Yes the ones we used last year must have been the 36mm ones, I wish i took a picture of the number of destroyed planetary gears we had. When we opened one of them there were small goldish metal filings which fell out of the gearbox’s, these filings were the teeth of the small planetary gears :ahh:. That is why I said we were interested in these new revisions of the gearbox’s, with hopefully better performance.

Hmmm… “calibrated” can’t think what that must be – perhaps there is a way to adjust the phasing between A & B channels and “calibrated” implies something closer to 90Deg that an “uncalibrated” one would be?
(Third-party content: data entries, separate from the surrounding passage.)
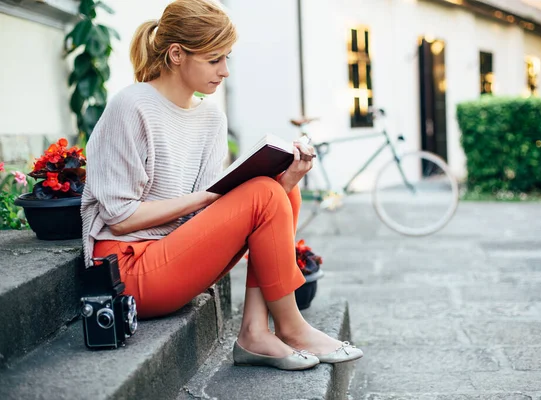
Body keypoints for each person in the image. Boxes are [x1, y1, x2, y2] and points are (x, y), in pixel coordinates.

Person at [81, 0, 362, 371]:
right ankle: (292, 328)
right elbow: (119, 218)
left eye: (227, 58)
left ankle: (255, 333)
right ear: (177, 54)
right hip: (128, 268)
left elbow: (203, 212)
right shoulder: (131, 107)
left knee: (281, 189)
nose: (225, 71)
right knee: (264, 193)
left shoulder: (211, 117)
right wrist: (208, 195)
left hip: (173, 253)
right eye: (214, 60)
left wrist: (287, 178)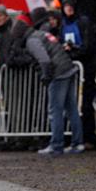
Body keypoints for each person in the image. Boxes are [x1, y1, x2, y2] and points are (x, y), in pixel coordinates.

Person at [11, 19, 84, 156]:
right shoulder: (41, 33)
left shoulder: (32, 41)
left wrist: (46, 76)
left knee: (55, 111)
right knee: (71, 109)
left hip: (58, 74)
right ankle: (77, 143)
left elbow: (44, 60)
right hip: (68, 68)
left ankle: (56, 145)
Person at [59, 0, 96, 150]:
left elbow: (88, 46)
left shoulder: (83, 22)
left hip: (85, 69)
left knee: (86, 104)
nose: (68, 8)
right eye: (65, 6)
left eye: (70, 5)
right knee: (70, 105)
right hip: (70, 70)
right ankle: (72, 137)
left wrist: (74, 50)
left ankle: (90, 138)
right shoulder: (63, 24)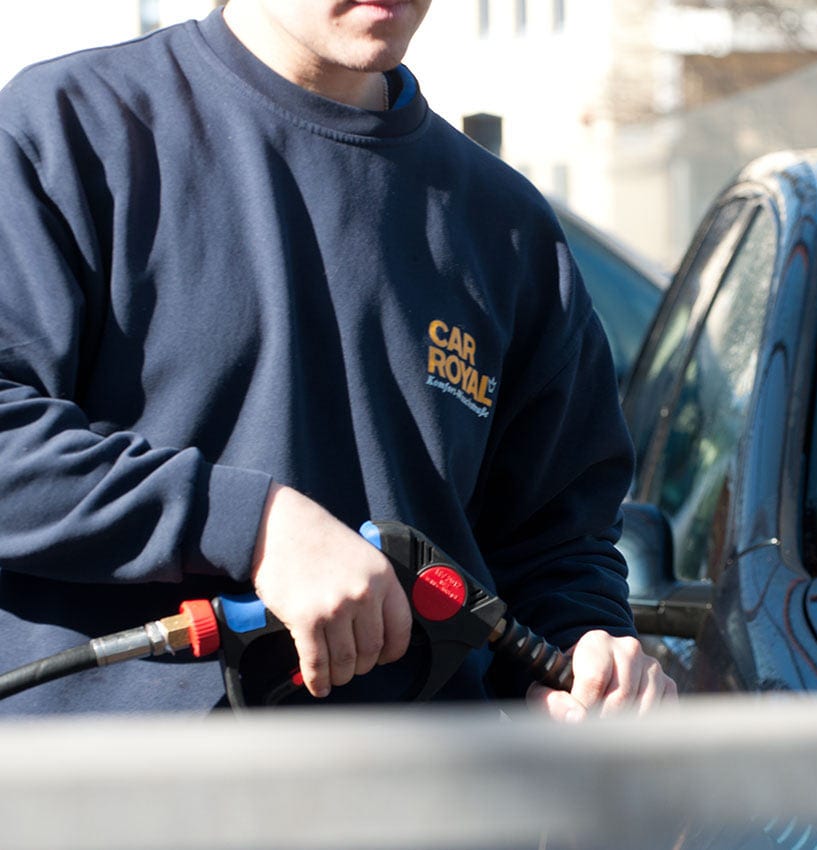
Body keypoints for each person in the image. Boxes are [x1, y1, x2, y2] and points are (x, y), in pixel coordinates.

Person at [0, 0, 675, 719]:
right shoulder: (68, 132)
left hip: (424, 806)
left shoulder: (508, 228)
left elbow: (557, 545)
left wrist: (588, 655)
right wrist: (253, 527)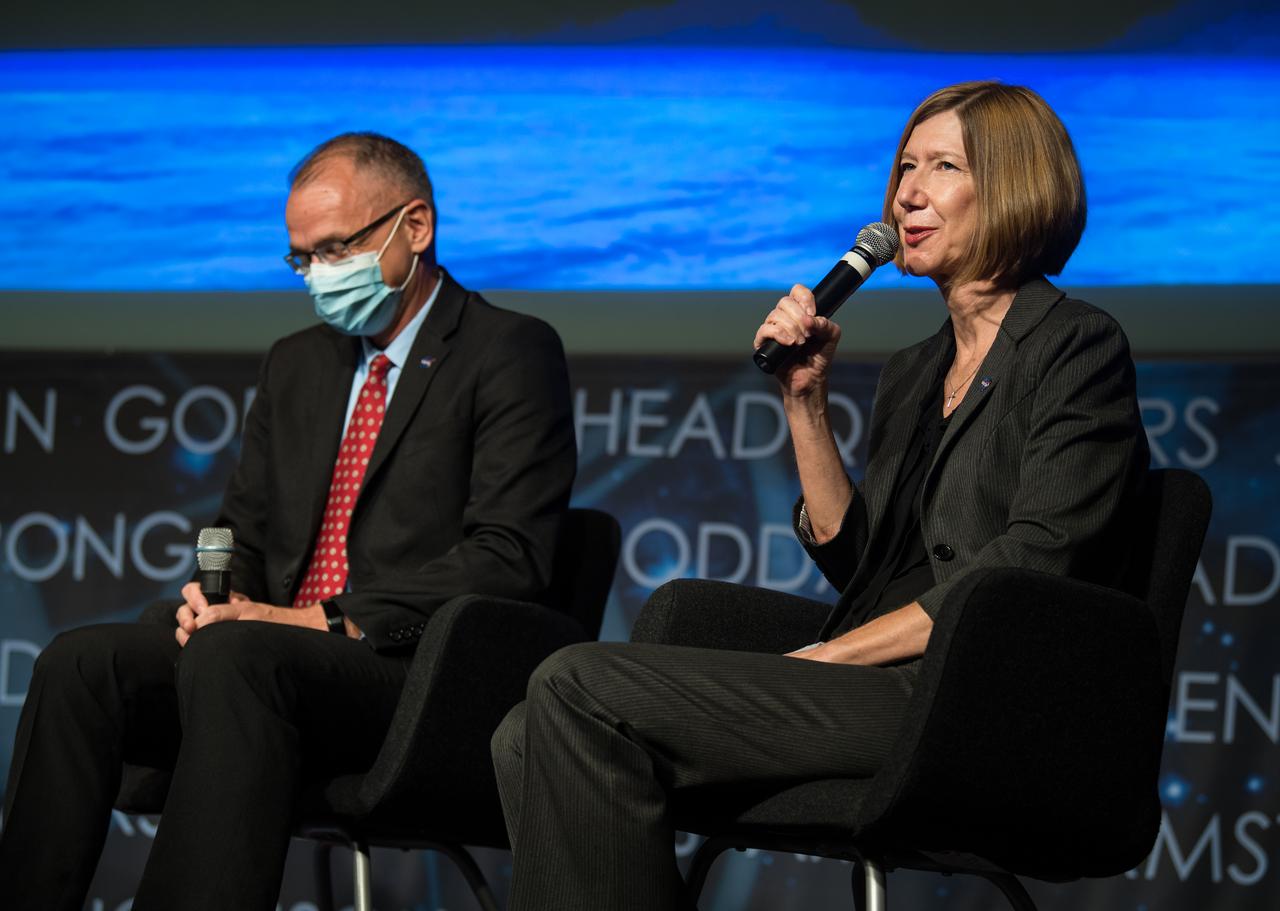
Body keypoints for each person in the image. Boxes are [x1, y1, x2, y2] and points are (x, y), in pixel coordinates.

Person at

Anybody have a users manual or other input that may shed light on this question?

Joe J.

We used a 5:1 36mm reduction on our shooter last year. As I recall we had to cut a little bit off the FP shaft to get the motor to fit snug without spacers… so the 36mm gearboxes probably have enough shaft length to add a few small spacers. We did find, however, that ordering some extra gears to press on to the FP made life easier as we cracked them pulling them off the banebots motor.

As for overheating… well, we did smoke one FP in Portland after running it for about 10 minutes straight, but after adding a heat sink to the motor for Toronto we never had any problems with it there. We NEVER had a problem with the gearbox… mind you, it is quite possible that quality may vary. Having a spare gearbox (with a spare FP mounted on it!) on hand at the competition is cheap insurance, especially for critical functions.

Also keep in mind that FP’s are thoroughbreds, not draught horses… they need to run, and run fast.


Dr. Joe, could you briefly go over what the 15 minutes entails work-wise and tool-wise? We like to fly by the seat of our pants with respect to tools (“Chain breaker? What’s that?” was a phrase I was not thrilled to hear three weeks into build last year), so if we end up ordering one of these gearboxes after kickoff, I want to make sure we have what we need to make it work.

This is a rough sketch of the process:

  • Remove motor from FP gearbox
  • Remove pinion from motor (use gear puller if you have one or press it off with an arbor and a yoke under the gear or grind it off - gently gently – don’t damage the shaft or the motor innards)
  • Remove motor from Banebots Motor/Gearbox
  • Cut shaft of FP gearbox to same length as Motor from Banebots (Dremel with a cutoff wheel works fine)
  • Either open up hole in replacement pinion OR remove spline on FP motor shaft – pinion will split if you use the standard hole and the splined shaft!!!
  • Press pinion on to FP motor (use an arbor if you can or a vice if you are careful) – try to keep things as square as you can to avoid damaging the motor
  • Assemble FP motor to Banebots Gearbox
  • DONE!
    That is it*.

I am hoping that I can get Banebots to put something up on Instructablesor on their website or perhaps even a whitepaper here on Stay tuned…

Joe J.

*If you are concerned about the motor “breathing” then you can space the motor back from the mounting plate (I suppose that washers will work just fine, but you may want to make a fancier one based on your level of paranoia and/or your access to machine tools). If you do, you will need to replace the motor mounting screws in the Banebots gearbox with longer ones. They are M3 or M4’s, it is on the print – don’t make the screws too long or you will screw up the motor – it is not too fussy but you have to be aware of the issue and make sure your motor spins fine after you tighten down the screws). Also, you will have to make the motor shaft longer by the thickness of the spacer so that the pinion ends up in the same spot as it would have been in had you not spaced the motor back. Not too tricky but something to watch out for. Note: it is a lot easier to shorten a shaft than to lengthen it – be careful!

When we did the dewalt gear on the FP motor, we found that using a good quality vise (mill vise) to press it on was far easier than using an arbor press.

Also a good idea was to replace the screws that came with the bane bot gearbox with socket head cap screws. The ones that are used to assemble the gearboxes (standard) are phillips head. Someone talked to them last year and they started to send extra socket head cap screws with the gearboxes if you told them you where using them for First. I don’t know if they will do this again this year.